Las Fuerzas de Defensa de Israel (FDI) reconocieron ayer viernes que el ataque contra un convoy humanitario de la organización World Central Kitchen (WCK) en el que murieron siete de sus trabajadores fue un error y "una violación" de sus protocolos.

Las FDI también anunciaron que dos de los oficiales responsables del ataque, un comandante y un coronel, serán sancionados y cesados de inmediato. Además, el Gobierno israelí decidió abrir el puerto de Ashdod y el paso de Erez para aumentar el flujo de ayuda humanitaria destinada a la población palestina. 

El resultado de la investigación llevada a cabo por las propias FDI no ha satisfecho por completo a WCK. "Es un paso adelante importante", han dicho sus responsables, "pero las FDI no pueden investigar de forma creíble sus propios errores en Gaza". 

EL ESPAÑOL opina, en línea con la opinión de los responsables de WCK, entre los cuales está el chef español José Andrés, que el caso merece, al menos, una investigación independiente a cargo de un organismo imparcial y sin vínculos con el Gobierno israelí.

Más allá de la rapidez de la investigación llevada a cabo por las FDI, del reconocimiento de su error y del cese de los responsables, algo que contrasta con la reacción de otros ejércitos en casos similares (y sólo hay que recordar la muerte del periodista español José Manuel Couso en 2003), lo cierto es que las circunstancias del ataque han llevado de nuevo al límite la tolerancia del principal aliado de Israel, Estados Unidos. 

Incluso Donald Trump, mucho más cercano incluso que Joe Biden al punto de vista del Gobierno de Israel, ha reconocido que la guerra debe terminar pronto dado que Israel "ha perdido la batalla de la imagen". 

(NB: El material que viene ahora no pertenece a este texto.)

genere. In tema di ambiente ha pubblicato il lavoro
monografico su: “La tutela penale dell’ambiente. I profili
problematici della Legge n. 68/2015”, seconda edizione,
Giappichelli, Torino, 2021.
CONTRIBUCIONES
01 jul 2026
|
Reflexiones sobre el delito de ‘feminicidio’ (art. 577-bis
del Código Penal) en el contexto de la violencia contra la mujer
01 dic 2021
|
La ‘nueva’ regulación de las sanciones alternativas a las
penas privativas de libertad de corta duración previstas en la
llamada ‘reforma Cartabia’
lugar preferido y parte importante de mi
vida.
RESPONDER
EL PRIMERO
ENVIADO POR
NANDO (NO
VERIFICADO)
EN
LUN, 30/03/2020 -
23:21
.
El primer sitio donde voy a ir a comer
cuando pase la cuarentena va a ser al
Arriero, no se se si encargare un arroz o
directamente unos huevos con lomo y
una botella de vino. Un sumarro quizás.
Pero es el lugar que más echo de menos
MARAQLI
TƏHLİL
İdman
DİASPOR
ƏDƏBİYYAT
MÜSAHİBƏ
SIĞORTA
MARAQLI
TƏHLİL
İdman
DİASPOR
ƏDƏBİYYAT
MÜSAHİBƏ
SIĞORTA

Más allá de la justicia o de la proporcionalidad de la guerra que Israel está librando en Gaza para acabar con Hamás y rescatar a los más de cien rehenes que continúan en manos del grupo terrorista, parece evidente que el crédito internacional que Netanyahu acumuló tras la masacre del 7 de octubre se está agotando a ojos vista. 

Los siete cooperantes muertos en el ataque contra el convoy de WCK se suman a los 180 que, según cálculos de la ONU, han muerto en otros ataques de Israel en Gaza. Es evidente que Gaza es hoy zona de guerra y que toda actividad humanitaria en la zona comporta un riesgo evidente que nunca puede evitarse por completo. 

Pero Israel no está perdiendo ese crédito tanto por su guerra contra Hamás como por la situación humanitaria de una población civil que sufre doblemente y tanto por la tiranía de Hamás, que roba esa ayuda humanitaria y utiliza a sus ciudadanos como escudos humanos, como por la posibilidad de caer víctima de un ataque israelí.

Han pasado seis meses desde los ataques del 7 de octubre y los muertos palestinos, sea cual sea la cifra real, superan ya las víctimas del pogromo yihadista.

Y es también tristemente cierto que más de un centenar de rehenes, muchos de ellos mujeres jóvenes que, según las secuestradas que ya han sido liberadas, "están siendo violadas a diario", continúan en manos de Hamás, así como que los líderes del grupo terrorista, sicarios de un Irán que busca desestabilizar todo Oriente Medio en su lucha contra Occidente y los Estados Unidos, continúan amenazando a Israel.

Pero la operación de rescate de los rehenes y de exterminio de Hamás no puede convertirse en una guerra de resistencia como la que en la actualidad se libra en el este de Ucrania. El Gobierno israelí debe afrontar ya un escenario quizá no ideal, pero desde luego más realista que el de un enfrentamiento sine die que ni está consiguiendo la liberación de los rehenes, ni el fin del terrorismo, ni el alivio de la situación de los civiles.